However, and I mean this with a heart full of dread and an oesophagus full of sick, the sour icing on the horrifying cake was the look you dragged into the Eliminarium. SHOW ME IN THE BOOK WHERE IT SAYS IT’S OKAY TO MAKE YOUR HAIR INDISTINGUISHABLE FROM YOUR COAT. That... that shit ain’t right. Wait – I think I have a picture of it somewhere...
• The lesson this week? Densung! The style? Hup Hop! The level of ability? Shut! Even Colin can see that through his coiffure du canine, and describes the girls as looking like “whin you pull spaghitti out of the peckut end drop ut on a plate”. Aah.

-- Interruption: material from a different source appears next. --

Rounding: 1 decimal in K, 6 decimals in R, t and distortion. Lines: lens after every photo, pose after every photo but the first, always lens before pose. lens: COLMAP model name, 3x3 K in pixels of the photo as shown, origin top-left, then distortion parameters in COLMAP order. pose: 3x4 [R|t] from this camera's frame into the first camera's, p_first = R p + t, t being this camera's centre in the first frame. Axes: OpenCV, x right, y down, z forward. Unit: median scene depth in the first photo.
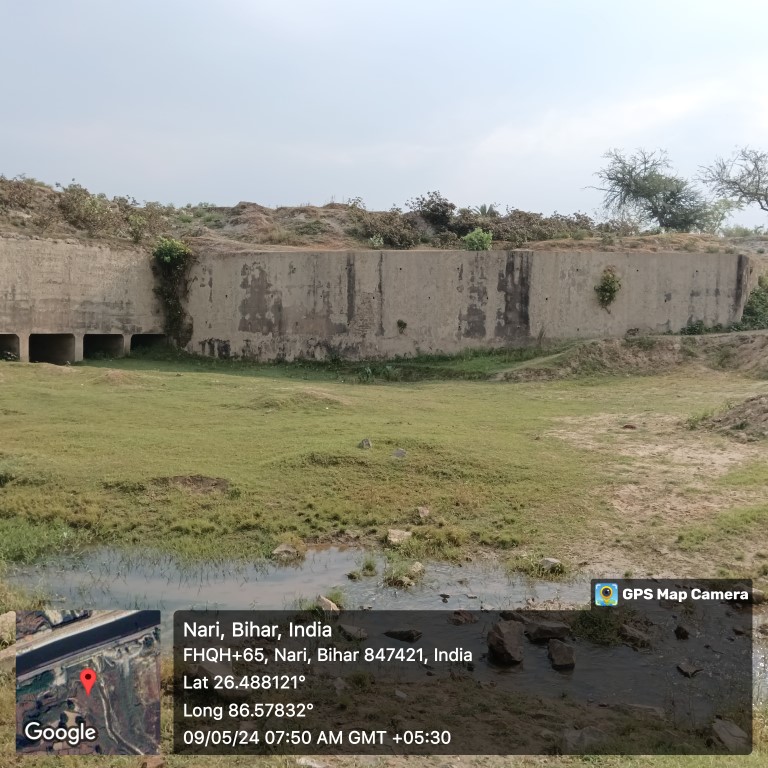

It’s funny because it’s pasta.
• Just before she gives up on life, Sarah starts small by saying she “hes a bed hidache”. She refuses any offers of Penadowl, though.
• Colin Hyphenated-Surname could not possibly have said the word “dindruff” more frequently in the Eliminarium. And he could not have looked more like he probably had some.
• As the walking-challenge winner, Teryl-Leigh gets to go on a chartered flight around New Zealand. Lord knows what she’s going to do with the other twenty-three hours and forty-five minutes of the day. Pray, probably.
• For the snowy photo-shoot, the modules are wearing hats that have clearly been sourced from the Tatarariki Women’s Institute Knitting Circle.** It’s good to see the production team supporting local industry, and besides, what are they gonna do – run out of wool?
• No fancy snow-blowing machinery for this show, no sir! We’ll just get Dennis the runner to peg bits of ice at the girls for a sumular affict. DINDRUFF!
• I loved every single outfit worn by the modules in the hip-hop challenge, because when I burn things, I like them to burn fast, and I like them to burn bright. By far my favourite, though, was Teryl-Leigh’s shirt, which said ‘WHITE BY BIRTH. TRASH BY CHOICE’. It was. It was choice.
• Also losing at life today: Olivia, who a stylist decides will be wearing an eyepatch down the runway. A stylist I would like to kiss on the lips for making this very decision (unless the stylist is Colin, in which case there’s a brief thank you note in the post). Colin describes her runway performance as being a ‘bit flet’. THAT’S BECAUSE HER DEPTH PERCEPTION IS IMPAIRED, ARSEHOLE.
• Wow. We have racial tension in the house. Let’s spend about fifteen minutes dwelling on it, shall we? I’m not belittling racial tension, I’d just like someone to wake me up when there actually is some. As far as I was concerned, it was a fight between a shiny anorak and a sequinned t-shirt. SEQUINS WIN.
• Was there a reason that, for the photo-shoot, the girls couldn’t have just gone and done it in a nice warm studio, with nice warm fake snow? Or do you think that they did it in sub-zero temperatures because it’s so much more entertaining to see skinny girls’ internal organs crystallizing? I’m just going to leave that question open, really.
Sarah is kicked out because she’s homesuck, instead of Olivia being sent home because she sucks. No, because if you say it with an accent, it sort of sounds the sa – shut up.
E Haere ra, Sarah! You’re still the hottest epileptic ex-junkie single-mother dirty quitter I’ve ever seen, doll. Go buy yourself a rainbow.
* Just in case there’s any doubt, I’m talking about my vagina.
**That’s totally a thing! I looked it up! I may have made up the Knitting Circle bit, though. I was kind of asleep from looking at the website of the Tatarariki Women’s Institute. God, no wonder they take up knitting.